Culture lessons to teach pupils who they are

23rd April 2004, 1:00am
Welsh-speaking teachers are to call for a curriculum based entirely on a knowledge of Welsh history and culture.

Huw Tudur will use his presidential speech to the annual conference of UCAC, the Welsh-speaking teachers’ union, this weekend to demand a more flexible curriculum for Welsh schools.

He told The TES: “The curriculum doesn’t give teachers enough opportunity to teach about the history of Wales. We’d like to see Welsh history at its core, as a framework which every subject would work around.

“I don’t feel the national curriculum gives us the flexibility to find out who we are. You need to give children memories, otherwise we won’t have a nation.”

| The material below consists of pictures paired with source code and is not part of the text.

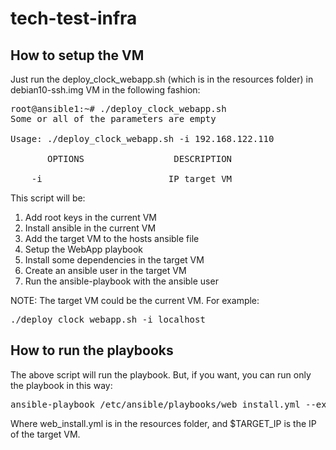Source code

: # tech-test-infra

## How to setup the VM

Just run the deploy_clock_webapp.sh (which is in the resources folder) in debian10-ssh.img VM in the following fashion:
<pre>
root@ansible1:~# ./deploy_clock_webapp.sh
Some or all of the parameters are empty

Usage: ./deploy_clock_webapp.sh -i 192.168.122.110 

       OPTIONS                 DESCRIPTION

	-i                        IP target VM
</pre>

This script will be:
1. Add root keys in the current VM
2. Install ansible in the current VM
4. Add the target VM to the hosts ansible file
3. Setup the WebApp playbook
4. Install some dependencies in the target VM
5. Create an ansible user in the target VM
6. Run the ansible-playbook with the ansible user

NOTE: The target VM could be the current VM. For example:

<pre>
./deploy_clock_webapp.sh -i localhost
</pre>

## How to run the playbooks

The above script will run the playbook. But, if you want, you can run only the playbook in this way:
<pre>
ansible-playbook /etc/ansible/playbooks/web_install.yml --extra-vars "vm_target=$TARGET_IP"
</pre>

Where web_install.yml is in the resources folder, and $TARGET_IP is the IP of the target VM.
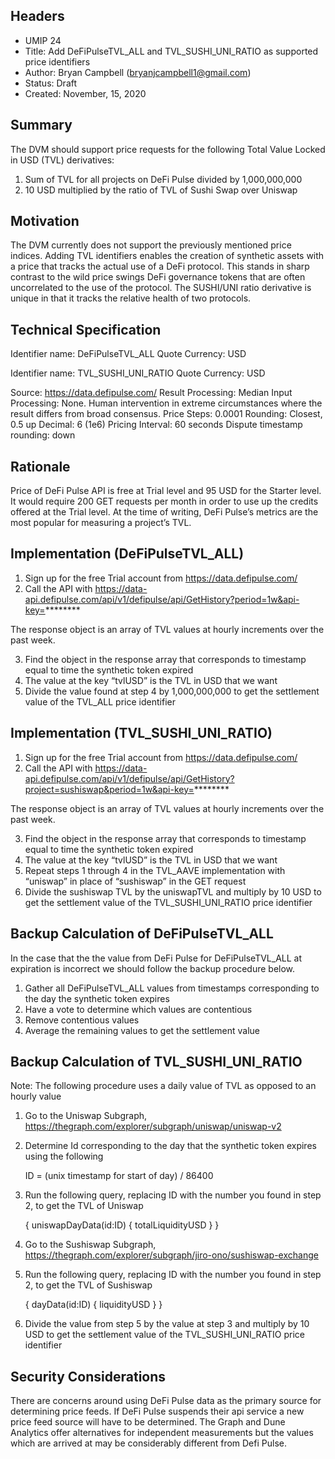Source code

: ## Headers
 - UMIP 24
 - Title: Add DeFiPulseTVL_ALL and TVL_SUSHI_UNI_RATIO as supported price identifiers
 - Author:  Bryan Campbell (bryanjcampbell1@gmail.com)
 - Status: Draft
 - Created: November, 15, 2020


## Summary
The DVM should support price requests for the following Total Value Locked in USD (TVL) derivatives:

1) Sum of TVL for all projects on DeFi Pulse divided by 1,000,000,000
2) 10 USD multiplied by the ratio of TVL of Sushi Swap over Uniswap



## Motivation

The DVM currently does not support the previously mentioned price indices.
Adding TVL identifiers enables the creation of synthetic assets with a price that tracks the actual use of a DeFi protocol.  This stands in sharp contrast to the wild price swings DeFi governance tokens that are often uncorrelated to the use of the protocol.  The SUSHI/UNI ratio derivative is unique in that it tracks the relative health of two protocols.  


## Technical Specification

Identifier name: DeFiPulseTVL_ALL
Quote Currency: USD

Identifier name: TVL_SUSHI_UNI_RATIO
Quote Currency: USD

Source: https://data.defipulse.com/
Result Processing: Median
Input Processing: None. Human intervention in extreme circumstances where the result differs from broad consensus.
Price Steps: 0.0001 
Rounding: Closest, 0.5 up
Decimal: 6 (1e6)
Pricing Interval: 60 seconds
Dispute timestamp rounding: down 


## Rationale

Price of DeFi Pulse API is free at Trial level and 95 USD for the Starter level.
It would require 200 GET requests per month in order to use up the credits offered at the Trial level.
At the time of writing, DeFi Pulse’s metrics are the most popular for measuring a project’s TVL. 

## Implementation (DeFiPulseTVL_ALL)

1) Sign up for the free Trial account from https://data.defipulse.com/
2) Call the API with https://data-api.defipulse.com/api/v1/defipulse/api/GetHistory?period=1w&api-key=********

The response object is an array of TVL values at hourly increments over the past week.

3) Find the object in the response array that corresponds to timestamp equal to time the synthetic token expired
4) The value at the key “tvlUSD” is the TVL in USD that we want
5) Divide the value found at step 4 by 1,000,000,000 to get the settlement value of the TVL_ALL price identifier


## Implementation (TVL_SUSHI_UNI_RATIO)
1) Sign up for the free Trial account from https://data.defipulse.com/
2) Call the API with https://data-api.defipulse.com/api/v1/defipulse/api/GetHistory?project=sushiswap&period=1w&api-key=********

The response object is an array of TVL values at hourly increments over the past week.

3) Find the object in the response array that corresponds to timestamp equal to time the synthetic token expired
4) The value at the key “tvlUSD” is the TVL in USD that we want
5) Repeat steps 1 through 4 in the TVL_AAVE implementation with “uniswap” in place of “sushiswap” in the GET request
 6) Divide the sushiswap TVL by the uniswapTVL and multiply by 10 USD to get the settlement value of the TVL_SUSHI_UNI_RATIO price identifier
 

## Backup Calculation of DeFiPulseTVL_ALL 

In the case that the the value from DeFi Pulse for DeFiPulseTVL_ALL at expiration is incorrect we should follow the backup procedure below.

1) Gather all DeFiPulseTVL_ALL values from timestamps corresponding to the day the synthetic token expires
2) Have a vote to determine which values are contentious 
3) Remove contentious values 
4) Average the remaining values to get the settlement value 

## Backup Calculation of TVL_SUSHI_UNI_RATIO

Note: The following procedure uses a daily value of TVL as opposed to an hourly value

1) Go to the Uniswap Subgraph, https://thegraph.com/explorer/subgraph/uniswap/uniswap-v2
2)  Determine Id corresponding to the day that the synthetic token expires using the following
    
    ID = (unix timestamp for start of day) / 86400 
    
3) Run the following query, replacing ID with the number you found in step 2, to get the TVL of Uniswap

    {
        uniswapDayData(id:ID) 
        {
            totalLiquidityUSD
        }
    }
    
4) Go to the Sushiswap Subgraph, https://thegraph.com/explorer/subgraph/jiro-ono/sushiswap-exchange
5) Run the following query, replacing ID with the number you found in step 2, to get the TVL of Sushiswap
    
    {
        dayData(id:ID) 
        {
            liquidityUSD
        }
    }

6) Divide the value from step 5 by the value at step 3 and multiply by 10 USD to get the settlement value of the TVL_SUSHI_UNI_RATIO price identifier



## Security Considerations

There are concerns around using DeFi Pulse data as the primary source for determining price feeds.  If DeFi Pulse suspends their api service a new price feed source will have to be determined.  The Graph and Dune Analytics offer alternatives for independent measurements but the values which are arrived at may be considerably different from Defi Pulse. 

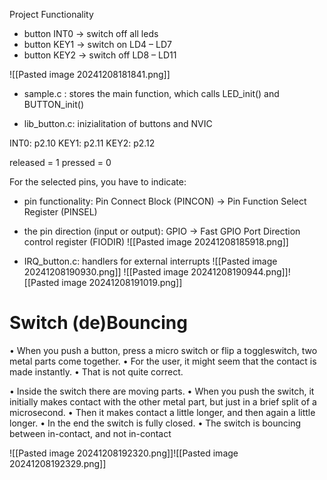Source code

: Project Functionality
- button INT0 -> switch off all leds
- button KEY1 -> switch on LD4 – LD7
- button KEY2 -> switch off LD8 – LD11

![[Pasted image 20241208181841.png]]

- sample.c : stores the main function, which calls LED_init() and BUTTON_init()

- lib_button.c: inizialitation of buttons and NVIC 

INT0: p2.10 
KEY1: p2.11 
KEY2: p2.12

released = 1 
pressed = 0

For the selected pins, you have to indicate: 
- pin functionality: Pin Connect Block (PINCON) -> Pin Function Select Register (PINSEL) 
- the pin direction (input or output): GPIO -> Fast GPIO Port Direction control register (FIODIR)
![[Pasted image 20241208185918.png]]

- IRQ_button.c: handlers for external interrupts
![[Pasted image 20241208190930.png]]
![[Pasted image 20241208190944.png]]![[Pasted image 20241208191019.png]]

# Switch (de)Bouncing

• When you push a button, press a micro switch or flip a toggleswitch, two metal parts come together. 
• For the user, it might seem that the contact is made instantly. 
• That is not quite correct.

• Inside the switch there are moving parts.
• When you push the switch, it initially makes contact with the other metal part, but just in a brief split of a microsecond.
• Then it makes contact a little longer, and then again a little longer.
• In the end the switch is fully closed.
• The switch is bouncing between in-contact, and not in-contact

![[Pasted image 20241208192320.png]]![[Pasted image 20241208192329.png]]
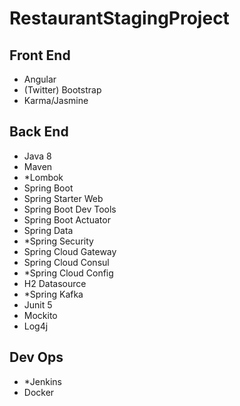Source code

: # RestaurantStagingProject

## Front End
   -  Angular
   - (Twitter) Bootstrap 
   -  Karma/Jasmine
## Back End
   - Java 8
   - Maven
   - *Lombok
   - Spring Boot
   - Spring Starter Web
   - Spring Boot Dev Tools
   - Spring Boot Actuator
   - Spring Data 
   - *Spring Security
   - Spring Cloud Gateway
   - Spring Cloud Consul
   - *Spring Cloud Config
   - H2 Datasource 
   - *Spring Kafka
   - Junit 5
   - Mockito
   - Log4j
 ## Dev Ops
   - *Jenkins
   - Docker
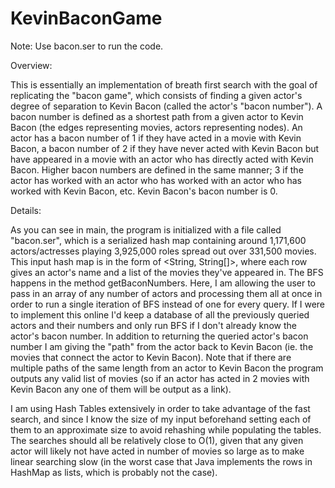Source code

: # KevinBaconGame
Note:
Use bacon.ser to run the code. 

Overview:

This is essentially an implementation of breath first search with the goal of replicating the "bacon game",
which consists of finding a given actor's degree of separation to Kevin Bacon (called the
actor's "bacon number"). A bacon number is defined as a shortest path from a given actor to
Kevin Bacon (the edges representing movies, actors representing nodes).
An actor has a bacon number of 1 if they have acted in a movie with
Kevin Bacon, a bacon number of 2 if they have never acted with Kevin Bacon but have
appeared in a movie with an actor who has directly acted with Kevin Bacon. Higher
bacon numbers are defined in the same manner; 3 if the actor has worked with an actor
who has worked with an actor who has worked with Kevin Bacon, etc.
Kevin Bacon's bacon number is 0.

Details:

As you can see in main, the program is initialized with a file called "bacon.ser", which is a
serialized hash map containing around 1,171,600 actors/actresses playing 3,925,000 roles spread
out over 331,500 movies. This input hash map is in the form of <String, String[]>, where each row
gives an actor's name and a list of the movies they've appeared in. The BFS happens in the method
getBaconNumbers. Here, I am allowing the user to pass in an array of any number of actors
and processing them all at once in order to run a single iteration of BFS instead of one for
every query. If I were to implement this online I'd keep a database of all the previously
queried actors and their numbers and only run BFS if I don't already know the actor's bacon number.
In addition to returning the queried actor's bacon number I am giving the "path" from the actor
back to Kevin Bacon (ie. the movies that connect the actor to Kevin Bacon). Note that if there
are multiple paths of the same length from an actor to Kevin Bacon the program outputs any valid
list of movies (so if an actor has acted in 2 movies with Kevin Bacon any one of them will be
output as a link).

I am using Hash Tables extensively in order to take advantage of the fast search, and since
I know the size of my input beforehand setting each of them to an approximate size to avoid
rehashing while populating the tables. The searches should all be relatively close to O(1),
given that any given actor will likely not have acted in number of movies so large as to make
linear searching slow (in the worst case that Java implements the rows in HashMap as lists,
which is probably not the case).

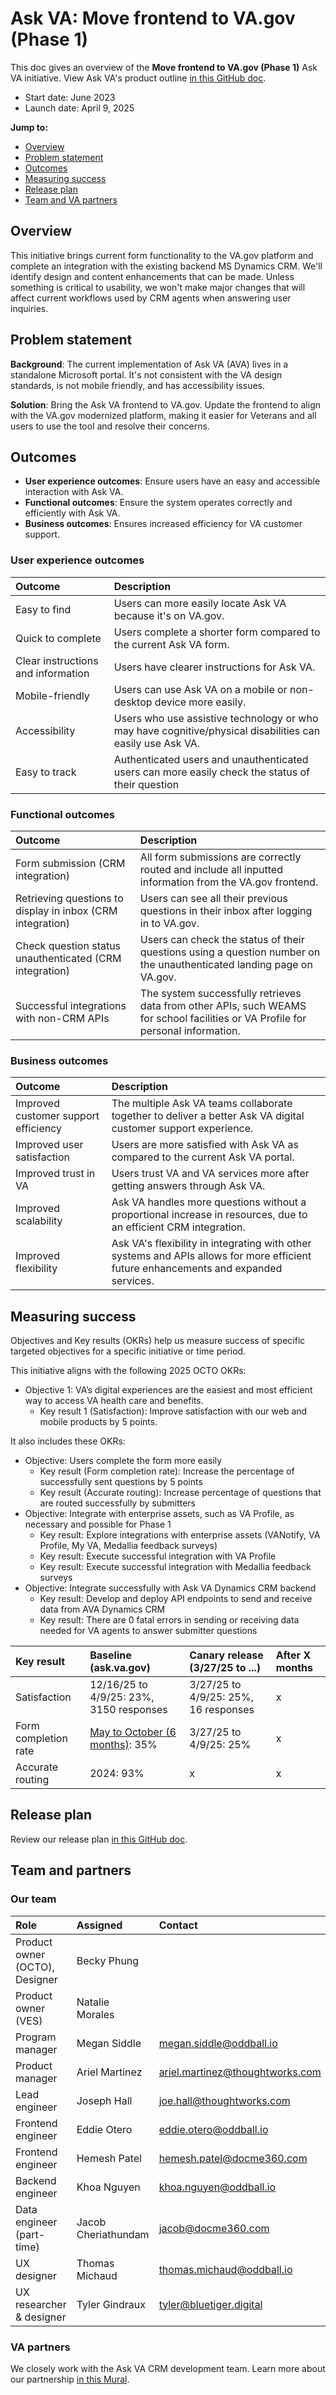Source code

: # Ask VA: Move frontend to VA.gov (Phase 1)	
This doc gives an overview of the **Move frontend to VA.gov (Phase 1)** Ask VA initiative. View Ask VA's product outline [in this GitHub doc](https://github.com/department-of-veterans-affairs/va.gov-team/blob/master/products/ask-va/product/Product%20outline.md).

- Start date: June 2023
- Launch date: April 9, 2025

**Jump to:**
- [Overview](#overview)
- [Problem statement](#problem-statement)
- [Outcomes](#Outcomes)
- [Measuring success](#measuring-success)
- [Release plan](#release-plan)
- [Team and VA partners](#team-and-va-partners)

## Overview
This initiative brings current form functionality to the VA.gov platform and complete an integration with the existing backend MS Dynamics CRM. We'll identify design and content enhancements that can be made. Unless something is critical to usability, we won't make major changes that will affect current workflows used by CRM agents when answering user inquiries.

## Problem statement
**Background**: The current implementation of Ask VA (AVA) lives in a standalone Microsoft portal. It's not consistent with the VA design standards, is not mobile friendly, and has accessibility issues.  

**Solution**: Bring the Ask VA frontend to VA.gov. Update the frontend to align with the VA.gov modernized platform, making it easier for Veterans and all users to use the tool and resolve their concerns. 

## Outcomes
- **User experience outcomes**: Ensure users have an easy and accessible interaction with Ask VA.
- **Functional outcomes**: Ensure the system operates correctly and efficiently with Ask VA.
- **Business outcomes**: Ensures increased efficiency for VA customer support. 

### User experience outcomes
|Outcome|Description|
|:---|:---|
|Easy to find|Users can more easily locate Ask VA because it's on VA.gov.|
|Quick to complete|Users complete a shorter form compared to the current Ask VA form.|
|Clear instructions and information|Users have clearer instructions for Ask VA.|
|Mobile-friendly|Users can use Ask VA on a mobile or non-desktop device more easily.|
|Accessibility|Users who use assistive technology or who may have cognitive/physical disabilities can easily use Ask VA.|
|Easy to track|Authenticated users and unauthenticated users can more easily check the status of their question|

### Functional outcomes
|Outcome|Description|
|:---|:---|
|Form submission (CRM integration)|All form submissions are correctly routed and include all inputted information from the VA.gov frontend.|
|Retrieving questions to display in inbox (CRM integration)|Users can see all their previous questions in their inbox after logging in to VA.gov.|
|Check question status unauthenticated (CRM integration)|Users can check the status of their questions using a question number on the unauthenticated landing page on VA.gov.|
|Successful integrations with non-CRM APIs|The system successfully retrieves data from other APIs, such WEAMS for school facilities or VA Profile for personal information.|

### Business outcomes
|Outcome|Description|
|:---|:---|
|Improved customer support efficiency|The multiple Ask VA teams collaborate together to deliver a better Ask VA digital customer support experience.|
|Improved user satisfaction|Users are more satisfied with Ask VA as compared to the current Ask VA portal.|
|Improved trust in VA|Users trust VA and VA services more after getting answers through Ask VA.|
|Improved scalability|Ask VA handles more questions without a proportional increase in resources, due to an efficient CRM integration.|
|Improved flexibility|Ask VA's flexibility in integrating with other systems and APIs allows for more efficient future enhancements and expanded services.|

## Measuring success
Objectives and Key results (OKRs) help us measure success of specific targeted objectives for a specific initiative or time period. 

This initiative aligns with the following 2025 OCTO OKRs: 
- Objective 1: VA’s digital experiences are the easiest and most efficient way to access VA health care and benefits.
   - Key result 1 (Satisfaction): Improve satisfaction with our web and mobile products by 5 points.

It also includes these OKRs: 
- Objective: Users complete the form more easily
   - Key result (Form completion rate): Increase the percentage of successfully sent questions by 5 points
   - Key result (Accurate routing): Increase percentage of questions that are routed successfully by submitters
- Objective: Integrate with enterprise assets, such as VA Profile, as necessary and possible for Phase 1
   - Key result: Explore integrations with enterprise assets (VANotify, VA Profile, My VA, Medallia feedback surveys)
   - Key result: Execute successful integration with VA Profile
   - Key result: Execute successful integration with Medallia feedback surveys
- Objective: Integrate successfully with Ask VA Dynamics CRM backend
   - Key result: Develop and deploy API endpoints to send and receive data from AVA Dynamics CRM
   - Key result: There are 0 fatal errors in sending or receiving data needed for VA agents to answer submitter questions
	
|Key result|Baseline (ask.va.gov)|Canary release (3/27/25 to ...)|After X months|
|:---|:---|:---|:---|
|Satisfaction|12/16/25 to 4/9/25: 23%, 3150 responses|3/27/25 to 4/9/25: 25%, 16 responses|x|
|Form completion rate|[May to October (6 months)](https://dvagov.sharepoint.com/:x:/s/AskVA/EZEzfaI8u3lJvPx3il1VOFIBEHvGZXQmDr7aZrCwQMeZyg?e=absywx): 35%|3/27/25 to 4/9/25: 25%|x|
|Accurate routing|2024: 93%|x|x|



## Release plan
Review our release plan [in this GitHub doc](https://github.com/department-of-veterans-affairs/va.gov-team/blob/master/products/ask-va/engineering/release-plan.md).

## Team and partners
### Our team
|Role|Assigned|Contact|
|:---|:---|:---|
|Product owner (OCTO), Designer|Becky Phung||
|Product owner (VES)|Natalie Morales||
|Program manager|Megan Siddle|megan.siddle@oddball.io|
|Product manager|Ariel Martinez|ariel.martinez@thoughtworks.com|
|Lead engineer|Joseph Hall|joe.hall@thoughtworks.com|
|Frontend engineer|Eddie Otero|eddie.otero@oddball.io|
|Frontend engineer|Hemesh Patel|hemesh.patel@docme360.com|
|Backend engineer|Khoa Nguyen|khoa.nguyen@oddball.io|
|Data engineer (part-time)|Jacob Cheriathundam|jacob@docme360.com|
|UX designer|Thomas Michaud|thomas.michaud@oddball.io|
|UX researcher & designer|Tyler Gindraux|tyler@bluetiger.digital|

### VA partners
We closely work with the Ask VA CRM development team. Learn more about our partnership [in this Mural](https://app.mural.co/t/departmentofveteransaffairs9999/m/departmentofveteransaffairs9999/1696976895933/4f5410b3e8770441f4101cbabd565aa0cd13dac7).
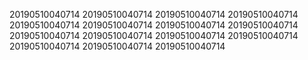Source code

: 20190510040714
20190510040714
20190510040714
20190510040714
20190510040714
20190510040714
20190510040714
20190510040714
20190510040714
20190510040714
20190510040714
20190510040714
20190510040714
20190510040714
20190510040714
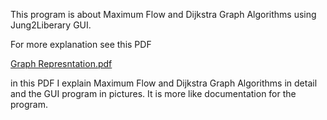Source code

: This program is about Maximum Flow and Dijkstra Graph Algorithms using Jung2Liberary GUI.

For more explanation see this PDF

[Graph Represntation.pdf](https://github.com/eslam11993377/GraphRepresentation1/files/10108601/Graph.Represntation.pdf)

in this PDF I explain Maximum Flow and Dijkstra Graph Algorithms in detail and the GUI program in pictures.
It is more like documentation for the program.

Mr Tudur’s speech, delivered entirely in Welsh, will be backed by Moelwen Gwyndaf, who was elected as the 4,700-member union’s general secretary earlier this year. Ms Gwyndaf said vocational courses, in particular, often failed to reflect the Welsh heritage sufficiently.

“We’d like to see syllabuses that are Welsh in ethos, not just translated from the English,” she said.

The conference will also provide a forum for members to discuss the national workload agreement. Like the National Union of Teachers, UCAC refused to accept the agreement’s terms.

The two-day conference, held in Carmarthenshire, will be attended by Jane Davidson, Welsh Assembly minister for education and lifelong learning.